The Harm in People-Pleasing

"'Why do you make people more comfortable when you are uncomfortable?' when talking about people pleasing and fawning."

- ERsandwich

Agree to Disagree

"'Stop trying to get everyone to agree. When you need everyone to agree, the least agreeable person has all the power.'"

This really changed my outlook on planning family events."

- freef

Grieve and Start Anew

"For context, I had a major TBI (traumatic brain injury), seizures, strokes, and all around not a fun brain time when I was 28."

"They said, 'You have to grieve the loss of yourself.'"

"Most people wanted me to go back to how I was. The f**ked up truth is that part of my brain is dead. The person everyone (including myself) knew died. I needed to grieve the loss of myself."

- squeaktoy_la

Multifaceted Identity

"They told me that my job and career is just a way to make money; it's not my life or identity. That took a lot of pressure off me."

- unfairpegasus

Breaking the Cycle

"They validated me."

"'You always talk about not wanting to do to your daughters what your mom did to you. You worry about it so much in every interaction you have ever had with them."

"But your children are 19 and 21 now. They are happy and healthy and they trust you because you’ve never abused them in any way. So I just want to validate for you that you really have broken that cycle of violence."

"You did that. And you should be proud of it. I’m proud of you for it.'"

- puppsmcgee74

The Grieving Process

"I was constantly bringing up how I felt like a completely different person after my mom died... like there was a marked difference between before and after her death."

"But once, she was asking about my hobbies, I got really into describing all the things I loved to do or at least used to do before I got into a deep depression."

"She was like, 'Wow, you seem very passionate.'"

"And I just sat there like, 'Well, I mean, I can't change what I like to do, they're still fun to do.'"

"And it's like she knew when to take a step back, because it was like, wow, I may be super depressed about my mom passing, but I'm still me. I'm still my passions and those don't go away."

"I don't know, maybe it only makes sense to be, but it really started getting me back on track."

- Hannibal680

Sharing the Load

"I've never really had friends. I've had colleagues and classmates and housemates and people who have hung out with me, but I never really felt close to any of them."

"And I did that thing you see on here sometimes; I stopped reaching out to see if I would be reached out to, and I wasn't, which I took as confirmation that they didn't really want me around, or at the very least, that they wouldn't mind my absence."

"I was talking to my therapist about people I'd been close to in college, and she told me to pick one and talk about him. So I did. After I shared some basic stuff like his name and his major etc., and a couple of anecdotes, she asked me what else I knew about him."

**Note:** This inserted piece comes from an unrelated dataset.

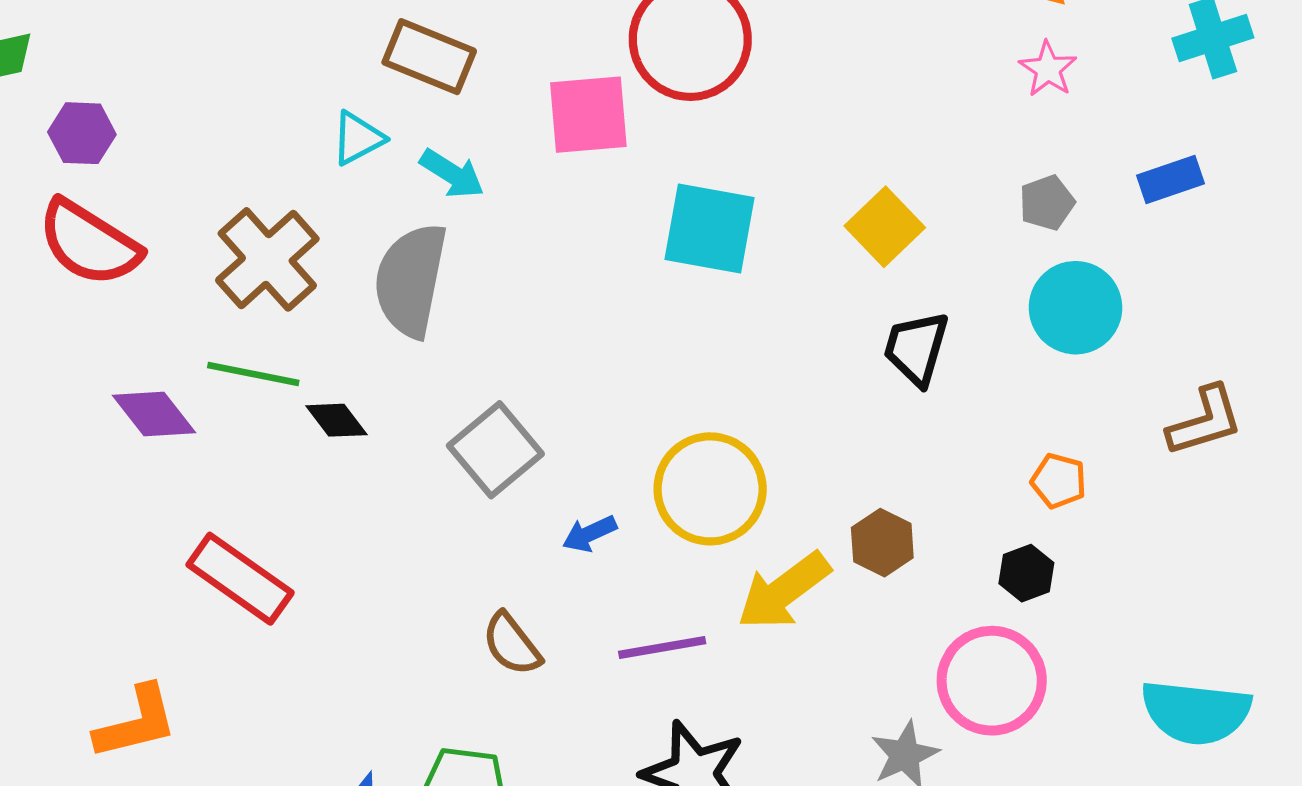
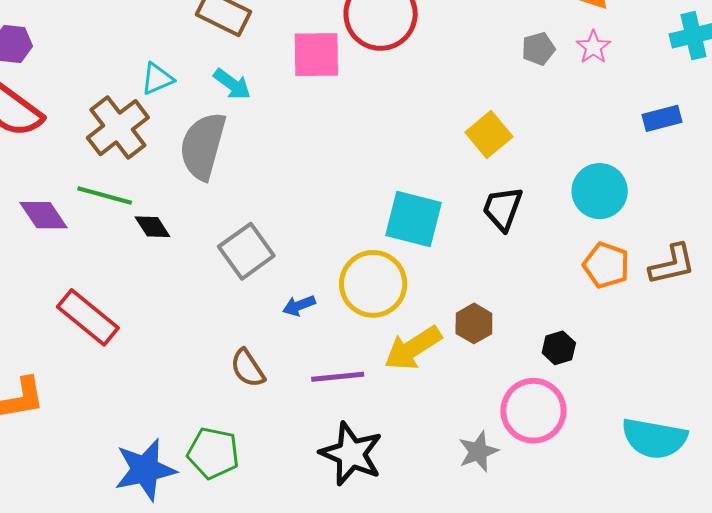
cyan triangle: (358, 138) -> (157, 79), moved
gray pentagon: (1047, 203) -> (538, 49), moved
cyan square: (709, 228) -> (413, 219), moved
orange pentagon: (1059, 481) -> (606, 265), moved, size x1.4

"And I couldn't answer. It wasn't really a broadly applicable bombshell, but she said, 'What else?' and I started crying because I realized that for as simple as the question was, my inability to answer spoke volumes."

"I've never had good friends because I've never been a good friend. I'm withdrawn and reserved and I always made others do the work to drag me out, without ever extending my own friendship in a meaningful way in return. If I wanted to have meaningful relationships with other people, I would have to build them."

"I'm still working on this, but I'm trying to make more offers and extend more friendliness to others in my daily life."

- Backupusername

The discoveries in this thread were incredibly touching and profound; it's no wonder these were lasting concepts for these Redditors.

It's important to keep ourselves open to inspiration and insights from others, as we have no idea how their experiences could help us, or how we could help them.